____ TEXTAUSZUG

Trotz der Ratschläge, nach der Verbreitung nicht mehr zusammenzukommen, hatten vier der Verbreiter sich auf Verabredung wieder getroffen und wollten nun die Wirkung ihrer Tätigkeit auf die Polizei beobachten. Diese vier Unglücksmenschen liefen dem gestrengen Kaiser in die Hände, der in ihnen, da er einen davon wiederholt mit mir in Gesellschaft sah, sofort die Attentäter witterte und alle vier nach der Polizeiwache zur körperlichen Untersuchung verbrachte.

________
____ DATEN

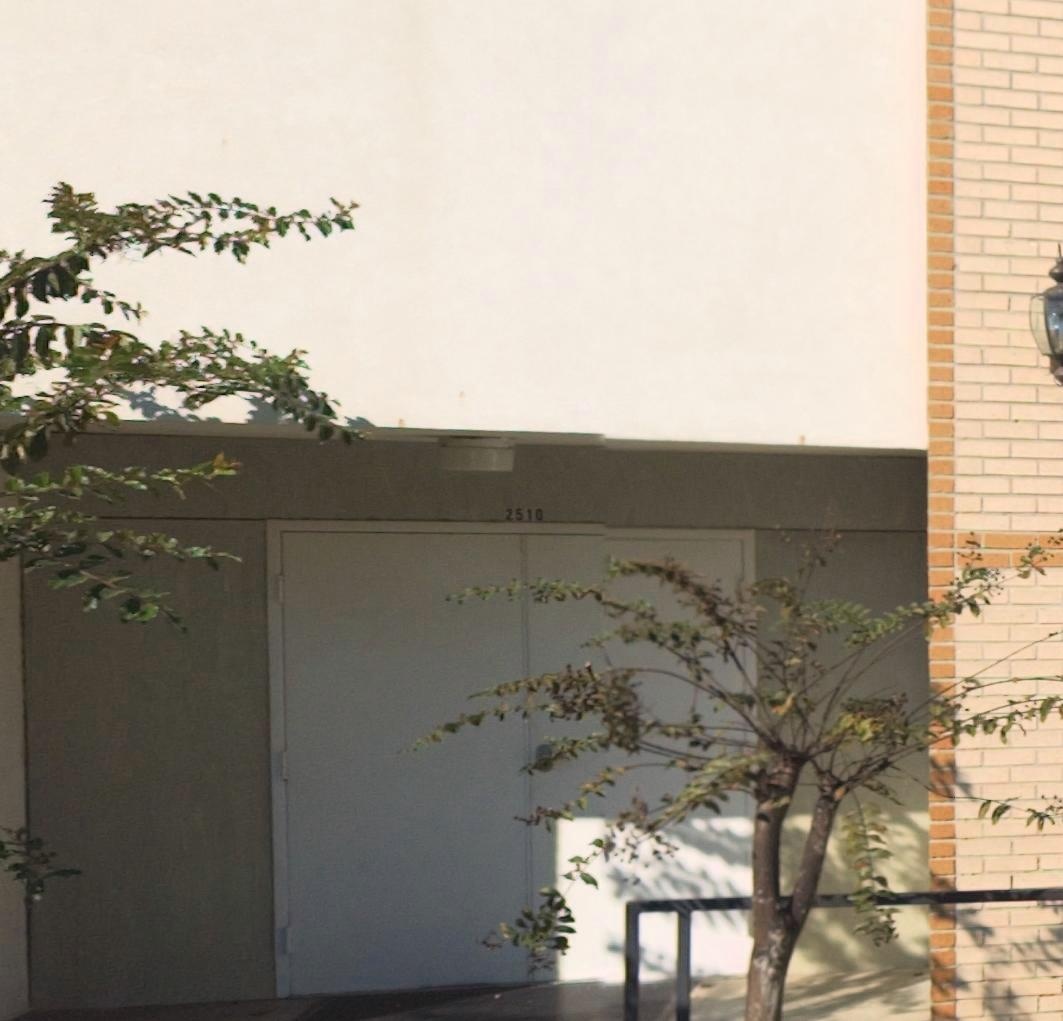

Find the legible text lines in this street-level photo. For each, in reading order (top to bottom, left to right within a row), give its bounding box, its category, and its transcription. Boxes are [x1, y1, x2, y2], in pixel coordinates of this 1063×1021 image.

________

AUFGABEN:
a - Prüfe, ob die folgenden Aussagen mit dem Textauszug übereinstimmen, und belege jede Antwort mit den entscheidenden Worten daraus: (i) Vier der Verbreiter trafen sich nach der Verbreitung verabredet wieder. (ii) Die vier wurden zur Polizeiwache gebracht. (iii) Die Verbreiter wollten beobachten, wie ihre Tätigkeit auf die Presse wirkte.
b - Gib aus dem Textauszug alles von „Trotz der Ratschläge, nach“ bis hinunter zu „körperlichen Untersuchung verbrachte.“ wortgetreu wieder.
c - Wozu wurden die vier laut dem Textauszug zur Polizeiwache gebracht?
Die Daten sind eigenständiges Material und gehören nicht zum Textauszug.

GELÖSTE AUFGABEN:
a -
(i) Ja: „hatten vier der Verbreiter sich auf Verabredung wieder getroffen“
(ii) Ja: „alle vier nach der Polizeiwache zur körperlichen Untersuchung verbrachte“
(iii) Nein: „wollten nun die Wirkung ihrer Tätigkeit auf die Polizei beobachten“

b -
Trotz der Ratschläge, nach der Verbreitung nicht mehr zusammenzukommen, hatten vier der Verbreiter sich auf Verabredung wieder getroffen und wollten nun die Wirkung ihrer Tätigkeit auf die Polizei beobachten. Diese vier Unglücksmenschen liefen dem gestrengen Kaiser in die Hände, der in ihnen, da er einen davon wiederholt mit mir in Gesellschaft sah, sofort die Attentäter witterte und alle vier nach der Polizeiwache zur körperlichen Untersuchung verbrachte.

c - Zur körperlichen Untersuchung.